-------- Provided information --------

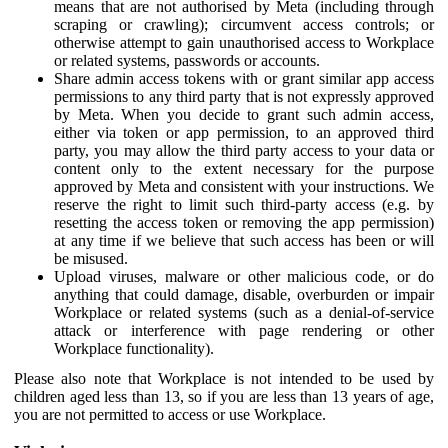
means that are not authorised by Meta (including through
scraping or crawling); circumvent access controls; or
otherwise attempt to gain unauthorised access to Workplace
or related systems, passwords or accounts.
Share admin access tokens with or grant similar app access
permissions to any third party that is not expressly approved
by Meta. When you decide to grant such admin access,
either via token or app permission, to an approved third
party, you may allow the third party access to your data or
content only to the extent necessary for the purpose
approved by Meta and consistent with your instructions. We
reserve the right to limit such third-party access (e.g. by
resetting the access token or removing the app permission)
at any time if we believe that such access has been or will
be misused.
Upload viruses, malware or other malicious code, or do
anything that could damage, disable, overburden or impair
Workplace or related systems (such as a denial-of-service
attack or interference with page rendering or other
Workplace functionality).
Please also note that Workplace is not intended to be used by
children aged less than 13, so if you are less than 13 years of age,
you are not permitted to access or use Workplace.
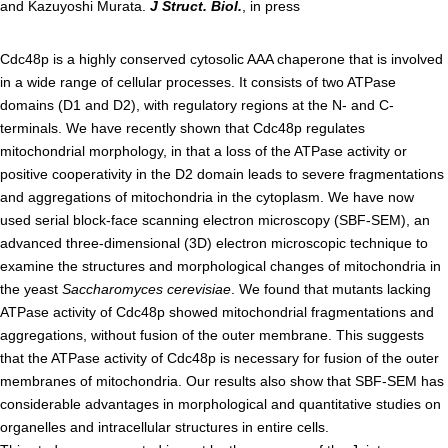
and Kazuyoshi Murata.
J Struct. Biol.
, in press
Admissions guide
Cdc48p is a highly conserved cytosolic AAA chaperone that is involved
in a wide range of cellular processes. It consists of two ATPase
Facilities&Support
domains (D1 and D2), with regulatory regions at the N- and C-
terminals. We have recently shown that Cdc48p regulates
Liaison Laboratory Seminars
mitochondrial morphology, in that a loss of the ATPase activity or
Online Facilities Booking
positive cooperativity in the D2 domain leads to severe fragmentations
and aggregations of mitochondria in the cytoplasm. We have now
Conference Room Reservations
used serial block-face scanning electron microscopy (SBF-SEM), an
advanced three-dimensional (3D) electron microscopic technique to
Department
examine the structures and morphological changes of mitochondria in
the yeast
Saccharomyces cerevisiae
. We found that mutants lacking
Genomic Neurology
ATPase activity of Cdc48p showed mitochondrial fragmentations and
aggregations, without fusion of the outer membrane. This suggests
Cellular Lipid Metabolism
that the ATPase activity of Cdc48p is necessary for fusion of the outer
Medical Cell Biology
membranes of mitochondria. Our results also show that SBF-SEM has
Cell Maintenance
considerable advantages in morphological and quantitative studies on
organelles and intracellular structures in entire cells.
Pluripotent Stem Cell Biology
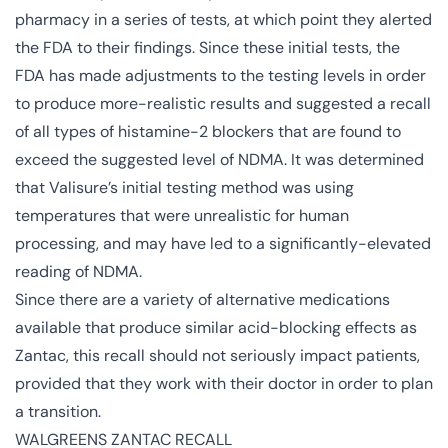
pharmacy in a series of tests, at which point they alerted
the FDA to their findings. Since these initial tests, the
FDA has made adjustments to the testing levels in order
to produce more-realistic results and suggested a recall
of all types of histamine-2 blockers that are found to
exceed the suggested level of NDMA. It was determined
that Valisure’s initial testing method was using
temperatures that were unrealistic for human
processing, and may have led to a significantly-elevated
reading of NDMA.
Since there are a variety of alternative medications
available that produce similar acid-blocking effects as
Zantac, this recall should not seriously impact patients,
provided that they work with their doctor in order to plan
a transition.
WALGREENS ZANTAC RECALL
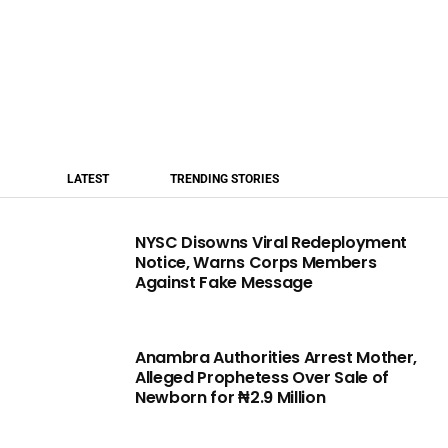
LATEST
TRENDING STORIES
NYSC Disowns Viral Redeployment
Notice, Warns Corps Members
Against Fake Message
Anambra Authorities Arrest Mother,
Alleged Prophetess Over Sale of
Newborn for ₦2.9 Million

--------

=== What to do ===
Copy each line above holding "your".

=== Response box ===
party, you may allow the third party access to your data or
approved by Meta and consistent with your instructions. We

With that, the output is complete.